Deze uitspraak betreft de afwijzing van de asielaanvraag van eiser, die van Tanzaniaanse nationaliteit is en stelt homoseksueel te zijn. Eiser heeft op 28 september 2022 een aanvraag ingediend voor een verblijfsvergunning asiel, welke door de minister van Asiel en Migratie op 11 juni 2025 is afgewezen als kennelijk ongegrond. Eiser is het niet eens met deze afwijzing en heeft beroep ingesteld. De rechtbank heeft de zaak op 9 oktober 2025 behandeld, waarbij eiser en zijn gemachtigde niet aanwezig waren.

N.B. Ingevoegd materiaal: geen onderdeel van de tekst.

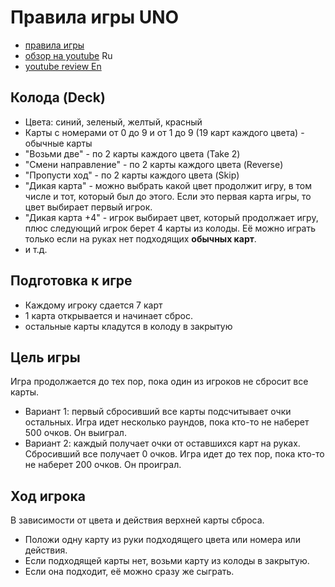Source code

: # Правила игры UNO

* [правила игры](https://www.mosigra.ru/image/data/mosigra.product.other/545/534/uno_new.pdf)
* [обзор на youtube](https://www.youtube.com/watch?v=sA5CtiLiD7M) Ru
* [youtube review En](https://www.youtube.com/watch?v=sWoSZmHsCls)


## Колода (Deck)

* Цвета: синий, зеленый, желтый, красный
* Карты с номерами от 0 до 9 и от 1 до 9 (19 карт каждого цвета) - обычные карты
* "Возьми две" - по 2 карты каждого цвета (Take 2)
* "Смени направление" - по 2 карты каждого цвета (Reverse)
* "Пропусти ход" - по 2 карты каждого цвета (Skip)
* "Дикая карта" - можно выбрать какой цвет продолжит игру, в том числе и тот, который был до этого. 
Если это первая карта игры, то цвет выбирает первый игрок.
* "Дикая карта +4" - игрок выбирает цвет, который продолжает игру, плюс следующий игрок берет 4 карты из колоды.
Её можно играть только если на руках нет подходящих **обычных карт**. 
* и т.д.

## Подготовка к игре

* Каждому игроку сдается 7 карт
* 1 карта открывается и начинает сброс.
* остальные карты кладутся в колоду в закрытую

## Цель игры

Игра продолжается до тех пор, пока один из игроков не сбросит все карты.

* Вариант 1: первый сбросивший все карты подсчитывает очки остальных. Игра идет несколько раундов, пока кто-то не наберет 500 очков. Он выиграл.
* Вариант 2: каждый получает очки от оставшихся карт на руках. Сбросивший все получает 0 очков. Игра идет до тех пор, пока кто-то не наберет 200 очков. Он проиграл.

## Ход игрока

В зависимости от цвета и действия верхней карты сброса.

* Положи одну карту из руки подходящего цвета или номера или действия.
* Если подходящей карты нет, возьми карту из колоды в закрытую.
* Если она подходит, её можно сразу же сыграть.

De rechtbank oordeelt dat de afwijzing van de asielaanvraag in stand kan blijven. Eiser heeft zijn homoseksuele geaardheid en de daaruit voortvloeiende problemen niet geloofwaardig kunnen onderbouwen. De rechtbank stelt vast dat eiser niet onmiddellijk asiel heeft aangevraagd en dat de door hem overgelegde documenten niet voldoende zijn om zijn claims te ondersteunen. Verweerder heeft de verklaringen van eiser als tegenstrijdig en onvoldoende onderbouwd beoordeeld. De rechtbank volgt het standpunt van verweerder dat de documenten die eiser heeft overgelegd, niet de waarde hebben die hij eraan hecht.
De rechtbank concludeert dat de aanvraag terecht als kennelijk ongegrond is afgewezen en dat verweerder een terugkeerbesluit en een inreisverbod voor twee jaar mocht opleggen. Het beroep van eiser wordt ongegrond verklaard, en hij krijgt geen vergoeding van de proceskosten.